**Exercise directions:**
Each of the records below must be reproduced exactly.

*** Input data ***

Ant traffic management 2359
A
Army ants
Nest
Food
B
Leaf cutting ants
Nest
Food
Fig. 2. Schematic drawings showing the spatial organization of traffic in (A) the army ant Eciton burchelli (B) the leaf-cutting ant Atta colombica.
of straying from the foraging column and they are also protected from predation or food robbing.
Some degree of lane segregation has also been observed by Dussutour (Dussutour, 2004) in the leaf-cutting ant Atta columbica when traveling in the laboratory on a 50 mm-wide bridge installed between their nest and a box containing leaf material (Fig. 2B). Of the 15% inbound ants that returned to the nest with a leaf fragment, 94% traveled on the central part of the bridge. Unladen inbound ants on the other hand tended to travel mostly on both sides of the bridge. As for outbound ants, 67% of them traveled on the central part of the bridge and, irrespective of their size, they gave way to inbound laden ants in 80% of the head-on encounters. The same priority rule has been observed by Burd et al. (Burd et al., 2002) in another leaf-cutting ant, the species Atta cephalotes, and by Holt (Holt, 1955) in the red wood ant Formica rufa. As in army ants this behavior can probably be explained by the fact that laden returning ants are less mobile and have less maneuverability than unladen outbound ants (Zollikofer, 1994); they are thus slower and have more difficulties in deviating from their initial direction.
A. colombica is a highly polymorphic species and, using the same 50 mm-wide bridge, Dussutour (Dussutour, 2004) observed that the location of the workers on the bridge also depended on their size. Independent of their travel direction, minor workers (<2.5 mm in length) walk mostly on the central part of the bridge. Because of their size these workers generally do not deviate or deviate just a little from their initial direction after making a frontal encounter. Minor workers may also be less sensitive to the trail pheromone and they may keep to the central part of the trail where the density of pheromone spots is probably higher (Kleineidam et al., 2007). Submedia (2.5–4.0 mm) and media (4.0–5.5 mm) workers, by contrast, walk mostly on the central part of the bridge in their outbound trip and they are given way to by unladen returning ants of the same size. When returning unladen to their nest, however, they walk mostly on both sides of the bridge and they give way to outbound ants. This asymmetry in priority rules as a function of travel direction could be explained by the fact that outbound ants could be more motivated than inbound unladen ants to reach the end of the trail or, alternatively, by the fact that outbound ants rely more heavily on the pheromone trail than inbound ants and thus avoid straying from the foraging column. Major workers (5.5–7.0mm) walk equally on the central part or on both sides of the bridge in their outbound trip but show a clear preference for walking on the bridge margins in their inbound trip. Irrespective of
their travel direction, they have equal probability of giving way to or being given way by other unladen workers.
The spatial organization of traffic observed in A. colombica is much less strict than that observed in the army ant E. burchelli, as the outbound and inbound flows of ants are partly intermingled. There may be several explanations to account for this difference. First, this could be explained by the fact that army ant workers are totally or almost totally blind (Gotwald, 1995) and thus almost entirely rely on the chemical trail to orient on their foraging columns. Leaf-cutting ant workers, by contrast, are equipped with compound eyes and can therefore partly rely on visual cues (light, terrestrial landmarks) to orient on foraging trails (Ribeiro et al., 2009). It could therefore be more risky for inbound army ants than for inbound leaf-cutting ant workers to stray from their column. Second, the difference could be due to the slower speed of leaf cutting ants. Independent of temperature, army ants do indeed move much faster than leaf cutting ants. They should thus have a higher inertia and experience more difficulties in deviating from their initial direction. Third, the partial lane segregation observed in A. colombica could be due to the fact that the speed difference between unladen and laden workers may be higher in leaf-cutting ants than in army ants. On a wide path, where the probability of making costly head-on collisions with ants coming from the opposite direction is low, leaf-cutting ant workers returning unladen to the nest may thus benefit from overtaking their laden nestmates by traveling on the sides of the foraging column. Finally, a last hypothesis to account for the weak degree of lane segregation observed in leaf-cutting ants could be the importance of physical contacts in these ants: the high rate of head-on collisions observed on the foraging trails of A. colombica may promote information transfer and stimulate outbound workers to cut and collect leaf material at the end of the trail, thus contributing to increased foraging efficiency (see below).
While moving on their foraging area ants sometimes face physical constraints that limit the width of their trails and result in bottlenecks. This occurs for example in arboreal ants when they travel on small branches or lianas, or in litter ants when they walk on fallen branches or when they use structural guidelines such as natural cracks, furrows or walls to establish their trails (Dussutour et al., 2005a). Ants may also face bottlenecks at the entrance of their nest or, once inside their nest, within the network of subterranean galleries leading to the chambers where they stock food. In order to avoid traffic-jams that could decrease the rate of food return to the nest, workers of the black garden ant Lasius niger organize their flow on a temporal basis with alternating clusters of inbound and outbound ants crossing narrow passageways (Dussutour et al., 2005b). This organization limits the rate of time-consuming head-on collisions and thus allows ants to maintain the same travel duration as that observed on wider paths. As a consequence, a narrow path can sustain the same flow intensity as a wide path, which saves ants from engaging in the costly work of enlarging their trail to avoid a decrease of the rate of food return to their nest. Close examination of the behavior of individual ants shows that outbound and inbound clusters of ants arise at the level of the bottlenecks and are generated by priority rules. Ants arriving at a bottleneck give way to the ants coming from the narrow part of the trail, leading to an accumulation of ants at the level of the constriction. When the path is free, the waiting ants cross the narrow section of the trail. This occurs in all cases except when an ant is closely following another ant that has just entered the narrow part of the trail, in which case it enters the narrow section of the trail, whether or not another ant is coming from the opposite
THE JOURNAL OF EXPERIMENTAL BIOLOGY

*** End of Input data ***

**Response:**
Ant traffic management 2359
A
Army ants
Nest
Food
B
Leaf cutting ants
Nest
Food
Fig. 2. Schematic drawings showing the spatial organization of traffic in (A) the army ant Eciton burchelli (B) the leaf-cutting ant Atta colombica.
of straying from the foraging column and they are also protected from predation or food robbing.
Some degree of lane segregation has also been observed by Dussutour (Dussutour, 2004) in the leaf-cutting ant Atta columbica when traveling in the laboratory on a 50 mm-wide bridge installed between their nest and a box containing leaf material (Fig. 2B). Of the 15% inbound ants that returned to the nest with a leaf fragment, 94% traveled on the central part of the bridge. Unladen inbound ants on the other hand tended to travel mostly on both sides of the bridge. As for outbound ants, 67% of them traveled on the central part of the bridge and, irrespective of their size, they gave way to inbound laden ants in 80% of the head-on encounters. The same priority rule has been observed by Burd et al. (Burd et al., 2002) in another leaf-cutting ant, the species Atta cephalotes, and by Holt (Holt, 1955) in the red wood ant Formica rufa. As in army ants this behavior can probably be explained by the fact that laden returning ants are less mobile and have less maneuverability than unladen outbound ants (Zollikofer, 1994); they are thus slower and have more difficulties in deviating from their initial direction.
A. colombica is a highly polymorphic species and, using the same 50 mm-wide bridge, Dussutour (Dussutour, 2004) observed that the location of the workers on the bridge also depended on their size. Independent of their travel direction, minor workers (<2.5 mm in length) walk mostly on the central part of the bridge. Because of their size these workers generally do not deviate or deviate just a little from their initial direction after making a frontal encounter. Minor workers may also be less sensitive to the trail pheromone and they may keep to the central part of the trail where the density of pheromone spots is probably higher (Kleineidam et al., 2007). Submedia (2.5–4.0 mm) and media (4.0–5.5 mm) workers, by contrast, walk mostly on the central part of the bridge in their outbound trip and they are given way to by unladen returning ants of the same size. When returning unladen to their nest, however, they walk mostly on both sides of the bridge and they give way to outbound ants. This asymmetry in priority rules as a function of travel direction could be explained by the fact that outbound ants could be more motivated than inbound unladen ants to reach the end of the trail or, alternatively, by the fact that outbound ants rely more heavily on the pheromone trail than inbound ants and thus avoid straying from the foraging column. Major workers (5.5–7.0mm) walk equally on the central part or on both sides of the bridge in their outbound trip but show a clear preference for walking on the bridge margins in their inbound trip. Irrespective of
their travel direction, they have equal probability of giving way to or being given way by other unladen workers.
The spatial organization of traffic observed in A. colombica is much less strict than that observed in the army ant E. burchelli, as the outbound and inbound flows of ants are partly intermingled. There may be several explanations to account for this difference. First, this could be explained by the fact that army ant workers are totally or almost totally blind (Gotwald, 1995) and thus almost entirely rely on the chemical trail to orient on their foraging columns. Leaf-cutting ant workers, by contrast, are equipped with compound eyes and can therefore partly rely on visual cues (light, terrestrial landmarks) to orient on foraging trails (Ribeiro et al., 2009). It could therefore be more risky for inbound army ants than for inbound leaf-cutting ant workers to stray from their column. Second, the difference could be due to the slower speed of leaf cutting ants. Independent of temperature, army ants do indeed move much faster than leaf cutting ants. They should thus have a higher inertia and experience more difficulties in deviating from their initial direction. Third, the partial lane segregation observed in A. colombica could be due to the fact that the speed difference between unladen and laden workers may be higher in leaf-cutting ants than in army ants. On a wide path, where the probability of making costly head-on collisions with ants coming from the opposite direction is low, leaf-cutting ant workers returning unladen to the nest may thus benefit from overtaking their laden nestmates by traveling on the sides of the foraging column. Finally, a last hypothesis to account for the weak degree of lane segregation observed in leaf-cutting ants could be the importance of physical contacts in these ants: the high rate of head-on collisions observed on the foraging trails of A. colombica may promote information transfer and stimulate outbound workers to cut and collect leaf material at the end of the trail, thus contributing to increased foraging efficiency (see below).
While moving on their foraging area ants sometimes face physical constraints that limit the width of their trails and result in bottlenecks. This occurs for example in arboreal ants when they travel on small branches or lianas, or in litter ants when they walk on fallen branches or when they use structural guidelines such as natural cracks, furrows or walls to establish their trails (Dussutour et al., 2005a). Ants may also face bottlenecks at the entrance of their nest or, once inside their nest, within the network of subterranean galleries leading to the chambers where they stock food. In order to avoid traffic-jams that could decrease the rate of food return to the nest, workers of the black garden ant Lasius niger organize their flow on a temporal basis with alternating clusters of inbound and outbound ants crossing narrow passageways (Dussutour et al., 2005b). This organization limits the rate of time-consuming head-on collisions and thus allows ants to maintain the same travel duration as that observed on wider paths. As a consequence, a narrow path can sustain the same flow intensity as a wide path, which saves ants from engaging in the costly work of enlarging their trail to avoid a decrease of the rate of food return to their nest. Close examination of the behavior of individual ants shows that outbound and inbound clusters of ants arise at the level of the bottlenecks and are generated by priority rules. Ants arriving at a bottleneck give way to the ants coming from the narrow part of the trail, leading to an accumulation of ants at the level of the constriction. When the path is free, the waiting ants cross the narrow section of the trail. This occurs in all cases except when an ant is closely following another ant that has just entered the narrow part of the trail, in which case it enters the narrow section of the trail, whether or not another ant is coming from the opposite
THE JOURNAL OF EXPERIMENTAL BIOLOGY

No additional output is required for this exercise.